In closed door meetings with top California Public Utilities Commission staff, an SCE executive and an in-house lobbyist said, in effect, that Rechtschaffen doesn’t understand the dark fiber business…

Contrary to unsupported statements in [Rechtschaffen’s draft decision], a 50/50 gross revenue sharing mechanism would not provide sufficient return to justify shareholder investment. The 50/50 gross revenue sharing implies equal sharing of benefits, but ignores the incremental costs, risks, and business liabilities incurred by shareholders…

Shareholders would have to recover all of their costs through the remaining 50%, if possible, resulting in disproportionally less or negative benefits for shareholders since customers do not incur any incremental costs. There is no evidence in the record that the 50/50 split is an economically viable mechanism to justify shareholder investment.

Both SCE and the Utility Reform Network (TURN), a non-profit organisation that claims to speak for consumers, filed longer written comments about Rechtschaffen’s draft.

TURN shows a similar lack of understanding about telecoms. It argues that SCE’s dark fiber business should micromanaged by the CPUC, similar to the way privately-owned electric utilities are regulated.

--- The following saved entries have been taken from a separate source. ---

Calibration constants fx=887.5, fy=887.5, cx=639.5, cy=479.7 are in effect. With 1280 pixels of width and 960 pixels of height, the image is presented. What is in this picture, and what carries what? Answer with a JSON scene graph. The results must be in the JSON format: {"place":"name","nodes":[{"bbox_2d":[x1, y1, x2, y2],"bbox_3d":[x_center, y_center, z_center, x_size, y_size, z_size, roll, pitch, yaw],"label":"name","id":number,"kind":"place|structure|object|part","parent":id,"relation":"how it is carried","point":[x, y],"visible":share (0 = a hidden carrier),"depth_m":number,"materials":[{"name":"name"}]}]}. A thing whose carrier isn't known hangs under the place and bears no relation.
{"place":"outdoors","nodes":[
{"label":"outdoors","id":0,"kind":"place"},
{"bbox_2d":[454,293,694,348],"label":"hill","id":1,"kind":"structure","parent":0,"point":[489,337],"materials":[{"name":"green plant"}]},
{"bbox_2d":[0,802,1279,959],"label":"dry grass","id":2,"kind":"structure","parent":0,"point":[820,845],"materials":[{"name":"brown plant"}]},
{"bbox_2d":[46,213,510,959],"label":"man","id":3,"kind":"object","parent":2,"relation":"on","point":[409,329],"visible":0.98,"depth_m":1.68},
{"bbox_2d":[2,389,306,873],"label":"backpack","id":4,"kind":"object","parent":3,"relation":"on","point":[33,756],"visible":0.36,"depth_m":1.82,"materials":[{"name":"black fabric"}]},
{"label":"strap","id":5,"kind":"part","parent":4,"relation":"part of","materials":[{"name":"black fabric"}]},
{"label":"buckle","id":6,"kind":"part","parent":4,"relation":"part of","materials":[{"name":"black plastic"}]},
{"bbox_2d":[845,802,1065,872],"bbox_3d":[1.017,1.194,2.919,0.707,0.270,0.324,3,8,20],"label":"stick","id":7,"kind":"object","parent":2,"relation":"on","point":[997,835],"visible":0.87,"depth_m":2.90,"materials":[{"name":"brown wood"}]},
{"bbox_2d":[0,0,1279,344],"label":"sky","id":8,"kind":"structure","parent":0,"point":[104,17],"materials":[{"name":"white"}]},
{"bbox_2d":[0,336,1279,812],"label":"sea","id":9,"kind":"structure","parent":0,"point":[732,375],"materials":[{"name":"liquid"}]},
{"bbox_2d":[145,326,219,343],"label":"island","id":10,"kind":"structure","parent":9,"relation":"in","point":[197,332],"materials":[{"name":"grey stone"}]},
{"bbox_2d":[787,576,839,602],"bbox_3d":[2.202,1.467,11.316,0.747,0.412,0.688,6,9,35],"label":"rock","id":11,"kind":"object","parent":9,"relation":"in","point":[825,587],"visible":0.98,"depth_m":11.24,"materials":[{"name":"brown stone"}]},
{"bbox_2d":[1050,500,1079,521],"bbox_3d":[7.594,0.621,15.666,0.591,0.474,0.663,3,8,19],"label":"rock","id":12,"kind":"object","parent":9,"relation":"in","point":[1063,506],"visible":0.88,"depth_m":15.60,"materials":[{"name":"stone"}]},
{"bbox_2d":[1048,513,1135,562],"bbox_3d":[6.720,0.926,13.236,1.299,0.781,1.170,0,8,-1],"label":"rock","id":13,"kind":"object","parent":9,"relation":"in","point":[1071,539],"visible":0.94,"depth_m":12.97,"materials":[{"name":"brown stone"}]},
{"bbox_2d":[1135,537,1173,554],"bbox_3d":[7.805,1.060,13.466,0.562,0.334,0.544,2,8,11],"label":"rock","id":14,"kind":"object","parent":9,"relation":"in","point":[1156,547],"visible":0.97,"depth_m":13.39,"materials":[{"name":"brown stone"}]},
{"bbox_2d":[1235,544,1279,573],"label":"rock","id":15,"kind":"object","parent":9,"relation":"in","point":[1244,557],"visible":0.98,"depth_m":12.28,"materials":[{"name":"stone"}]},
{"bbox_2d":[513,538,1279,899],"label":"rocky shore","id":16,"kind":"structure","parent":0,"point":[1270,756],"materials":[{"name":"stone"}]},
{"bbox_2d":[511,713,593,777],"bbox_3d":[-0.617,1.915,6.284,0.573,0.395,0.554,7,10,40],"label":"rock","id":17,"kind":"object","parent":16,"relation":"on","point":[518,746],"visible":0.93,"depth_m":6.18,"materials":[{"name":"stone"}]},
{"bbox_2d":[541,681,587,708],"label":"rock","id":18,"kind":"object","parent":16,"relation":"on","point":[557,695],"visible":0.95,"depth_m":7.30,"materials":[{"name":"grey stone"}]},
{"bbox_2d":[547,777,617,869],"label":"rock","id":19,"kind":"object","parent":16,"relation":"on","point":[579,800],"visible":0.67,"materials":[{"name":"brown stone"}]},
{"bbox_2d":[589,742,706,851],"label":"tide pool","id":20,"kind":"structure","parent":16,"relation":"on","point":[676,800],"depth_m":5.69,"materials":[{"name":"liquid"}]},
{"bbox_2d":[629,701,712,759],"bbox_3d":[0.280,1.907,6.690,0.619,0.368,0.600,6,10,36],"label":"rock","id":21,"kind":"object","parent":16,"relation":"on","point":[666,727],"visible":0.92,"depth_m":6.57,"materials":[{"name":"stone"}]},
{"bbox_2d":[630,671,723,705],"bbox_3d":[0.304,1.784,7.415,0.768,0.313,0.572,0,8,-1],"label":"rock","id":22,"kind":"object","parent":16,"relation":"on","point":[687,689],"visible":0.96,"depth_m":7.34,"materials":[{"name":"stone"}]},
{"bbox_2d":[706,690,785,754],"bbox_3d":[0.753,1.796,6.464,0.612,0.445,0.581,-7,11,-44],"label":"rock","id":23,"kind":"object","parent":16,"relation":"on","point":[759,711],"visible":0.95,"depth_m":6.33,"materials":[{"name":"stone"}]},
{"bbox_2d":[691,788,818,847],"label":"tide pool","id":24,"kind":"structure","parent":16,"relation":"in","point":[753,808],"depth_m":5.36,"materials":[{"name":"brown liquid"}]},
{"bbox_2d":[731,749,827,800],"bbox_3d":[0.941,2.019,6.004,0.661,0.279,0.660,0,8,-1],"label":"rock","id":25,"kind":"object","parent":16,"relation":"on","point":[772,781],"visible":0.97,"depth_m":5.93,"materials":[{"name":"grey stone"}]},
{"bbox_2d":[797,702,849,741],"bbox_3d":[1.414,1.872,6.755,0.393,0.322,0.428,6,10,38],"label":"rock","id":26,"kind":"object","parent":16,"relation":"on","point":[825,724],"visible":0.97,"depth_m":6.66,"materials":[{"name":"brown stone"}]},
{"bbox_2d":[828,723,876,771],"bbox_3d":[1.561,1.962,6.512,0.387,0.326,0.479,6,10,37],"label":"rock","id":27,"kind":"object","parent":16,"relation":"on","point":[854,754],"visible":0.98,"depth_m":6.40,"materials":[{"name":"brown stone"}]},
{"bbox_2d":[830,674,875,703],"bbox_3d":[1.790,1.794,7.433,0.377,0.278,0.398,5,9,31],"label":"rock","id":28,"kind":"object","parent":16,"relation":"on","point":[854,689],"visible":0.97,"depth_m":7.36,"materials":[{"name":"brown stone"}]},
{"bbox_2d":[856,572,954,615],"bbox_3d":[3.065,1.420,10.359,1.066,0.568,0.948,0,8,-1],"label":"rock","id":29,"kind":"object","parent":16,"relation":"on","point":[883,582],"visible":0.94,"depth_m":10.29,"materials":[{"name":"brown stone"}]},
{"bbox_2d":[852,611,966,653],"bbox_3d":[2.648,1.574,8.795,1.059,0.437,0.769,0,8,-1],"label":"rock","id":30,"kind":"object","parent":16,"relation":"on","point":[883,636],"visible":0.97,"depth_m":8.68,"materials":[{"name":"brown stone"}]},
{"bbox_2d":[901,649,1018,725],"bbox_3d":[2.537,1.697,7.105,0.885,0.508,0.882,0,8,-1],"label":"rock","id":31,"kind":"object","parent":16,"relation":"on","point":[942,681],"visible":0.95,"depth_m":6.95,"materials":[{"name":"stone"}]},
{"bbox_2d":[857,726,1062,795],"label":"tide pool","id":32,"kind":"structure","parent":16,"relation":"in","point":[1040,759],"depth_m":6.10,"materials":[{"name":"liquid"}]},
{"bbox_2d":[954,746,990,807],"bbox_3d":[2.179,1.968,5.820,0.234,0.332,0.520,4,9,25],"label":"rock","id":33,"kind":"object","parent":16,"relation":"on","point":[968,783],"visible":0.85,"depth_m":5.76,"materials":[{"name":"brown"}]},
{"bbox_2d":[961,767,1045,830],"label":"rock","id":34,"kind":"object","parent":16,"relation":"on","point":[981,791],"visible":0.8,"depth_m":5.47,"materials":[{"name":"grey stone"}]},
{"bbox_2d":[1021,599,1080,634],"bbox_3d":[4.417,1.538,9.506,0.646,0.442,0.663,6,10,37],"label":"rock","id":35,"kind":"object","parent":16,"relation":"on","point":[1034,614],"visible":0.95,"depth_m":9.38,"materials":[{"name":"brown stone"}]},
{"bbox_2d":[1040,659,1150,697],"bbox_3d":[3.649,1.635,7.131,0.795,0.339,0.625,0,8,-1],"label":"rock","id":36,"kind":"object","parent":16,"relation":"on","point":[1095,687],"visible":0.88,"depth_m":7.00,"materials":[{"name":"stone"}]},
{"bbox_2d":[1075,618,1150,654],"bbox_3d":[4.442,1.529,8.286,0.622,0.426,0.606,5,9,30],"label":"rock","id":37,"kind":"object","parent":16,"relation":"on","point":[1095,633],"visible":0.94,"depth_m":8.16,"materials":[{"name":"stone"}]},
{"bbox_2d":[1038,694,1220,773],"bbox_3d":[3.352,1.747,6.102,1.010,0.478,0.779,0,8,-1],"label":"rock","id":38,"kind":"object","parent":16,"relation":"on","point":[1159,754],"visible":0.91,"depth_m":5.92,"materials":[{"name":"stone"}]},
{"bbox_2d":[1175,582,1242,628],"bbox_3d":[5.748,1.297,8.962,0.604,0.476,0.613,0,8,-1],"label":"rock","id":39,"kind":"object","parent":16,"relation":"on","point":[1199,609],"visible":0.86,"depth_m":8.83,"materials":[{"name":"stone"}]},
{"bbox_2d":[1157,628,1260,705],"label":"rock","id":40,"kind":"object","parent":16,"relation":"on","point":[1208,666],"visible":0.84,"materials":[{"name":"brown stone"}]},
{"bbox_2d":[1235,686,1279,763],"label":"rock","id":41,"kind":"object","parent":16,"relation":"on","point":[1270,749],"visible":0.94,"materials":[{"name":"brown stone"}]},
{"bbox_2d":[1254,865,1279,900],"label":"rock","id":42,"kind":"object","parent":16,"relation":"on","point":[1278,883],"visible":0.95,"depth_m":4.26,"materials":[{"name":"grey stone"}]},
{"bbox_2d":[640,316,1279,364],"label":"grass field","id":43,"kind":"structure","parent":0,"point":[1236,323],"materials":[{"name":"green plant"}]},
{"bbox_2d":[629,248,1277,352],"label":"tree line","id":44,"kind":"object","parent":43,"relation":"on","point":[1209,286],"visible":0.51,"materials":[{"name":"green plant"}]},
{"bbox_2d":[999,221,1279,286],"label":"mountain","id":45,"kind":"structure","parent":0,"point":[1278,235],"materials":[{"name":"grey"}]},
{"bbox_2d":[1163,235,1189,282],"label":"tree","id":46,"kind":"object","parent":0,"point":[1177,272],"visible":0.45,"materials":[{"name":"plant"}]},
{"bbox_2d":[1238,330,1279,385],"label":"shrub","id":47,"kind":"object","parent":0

That’s nonsense. Electric utilities are monopolies that provide an essential service, and it is rational to regulate them as such. Independent dark fiber companies have to make their living competing against unregulated, monopoly business model telephone companies. Micromanaging one of the few remaining competitive sources of dark fiber in California, while ignoring, if not actively assisting, monopoly telcos is perverse.

Californian consumers need fast and affordable broadband service every bit as much as they need electricity. Thinking that cutting them in on more of SCE’s fiber revenue will be a benefit to them is pure fantasy. SCE put it correctly and succinctly in its comments: “the ‘interests of ratepayers’ are better served by 10% of gross revenues than by 50% of zero”.